Nevrótica

Adriana Maschmann



Nevrótica

Dia desses, estava por aí, imaginando milhões de coisas, viajando por diferentes galáxias e universos ficcionais. Nenhuma novidade e quem me conhece sabe certinho como é. Tudo ia muito bem, novas histórias, personagens diferentes, aventuras mirabolantes, aquilo tudo. Uma sequência de tramas desfilava aos tropeços e alguma correria – porque as ideias têm pressa – quando, assim do nada, veio a tal neurose infestar meus projetos.

No começo, um sussurro. Espantei com a mão como quem afasta uma mosca. Insistente, voltou zumbindo e pousou no computador. Mudei de lugar, sentei perto da janela e tentei seguir escrevendo. Nada. Tarde demais. Os ovos, recém depositados, eclodiam, e as larvas se instalavam sobre as teclas. As fobias são mesmo assim, alastram antes de serem percebidas. E eu, desavisada, me contaminei. Difícil veneno para quem desconhece a cura.

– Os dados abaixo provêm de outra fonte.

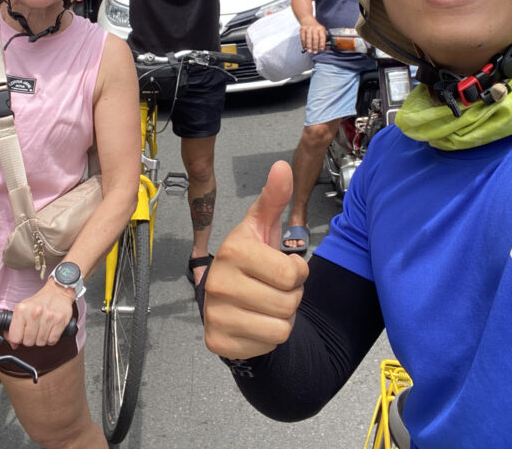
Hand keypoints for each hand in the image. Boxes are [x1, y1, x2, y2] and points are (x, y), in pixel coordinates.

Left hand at [7, 282, 75, 347]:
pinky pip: (52, 341)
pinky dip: (51, 339)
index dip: (18, 339)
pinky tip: (50, 330)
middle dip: (30, 339)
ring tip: (43, 328)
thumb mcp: (22, 309)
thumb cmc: (40, 301)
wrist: (58, 291)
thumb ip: (14, 326)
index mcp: (22, 309)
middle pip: (28, 342)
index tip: (21, 335)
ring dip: (41, 339)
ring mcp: (48, 317)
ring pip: (40, 342)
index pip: (14, 337)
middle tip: (34, 331)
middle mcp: (34, 313)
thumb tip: (13, 344)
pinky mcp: (60, 321)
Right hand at [203, 161, 307, 359]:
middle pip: (288, 303)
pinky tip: (254, 322)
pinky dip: (267, 337)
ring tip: (265, 304)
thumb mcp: (262, 227)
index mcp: (233, 251)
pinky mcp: (216, 341)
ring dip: (282, 318)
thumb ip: (274, 198)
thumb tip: (282, 166)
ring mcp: (214, 314)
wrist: (227, 298)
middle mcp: (218, 283)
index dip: (297, 273)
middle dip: (290, 297)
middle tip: (273, 288)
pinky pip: (267, 344)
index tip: (282, 267)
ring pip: (281, 327)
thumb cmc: (250, 261)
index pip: (292, 275)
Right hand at [298, 20, 326, 53]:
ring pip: (308, 38)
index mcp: (321, 29)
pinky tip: (305, 47)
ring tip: (309, 51)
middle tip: (315, 52)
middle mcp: (314, 28)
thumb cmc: (315, 28)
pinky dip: (303, 44)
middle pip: (315, 38)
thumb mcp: (321, 31)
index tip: (322, 49)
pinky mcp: (302, 30)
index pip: (322, 37)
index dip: (322, 43)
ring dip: (309, 46)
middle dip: (315, 46)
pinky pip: (303, 38)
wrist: (307, 20)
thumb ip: (323, 39)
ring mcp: (308, 29)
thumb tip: (326, 48)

Com medo, abandonei o texto. Impossível seguir a jornada sem saber o antídoto. Tirei os óculos, limpei as lentes. Tudo igual. Elas permaneciam ali, dominando todo o teclado e uma parte do monitor. Quis correr, jogar tudo longe, pedir socorro. Para quem?

Olhei as prateleiras em busca de qualquer alento. Tantos livros, tanto poder, tanta força. Haveria de encontrar um antígeno. Invoquei Bram Stoker, Charles Bukowski, R.R. Tolkien, R.R. Martin e Raymond Chandler. Do alto da estante, Annie Proulx me ofereceu o contraveneno. Direto na veia, a revelação: todos começaram tarde a escrever.

Cheia de coragem, voltei ao computador, exorcizei os pequenos demônios e passei, por via das dúvidas, um paninho com álcool só para garantir.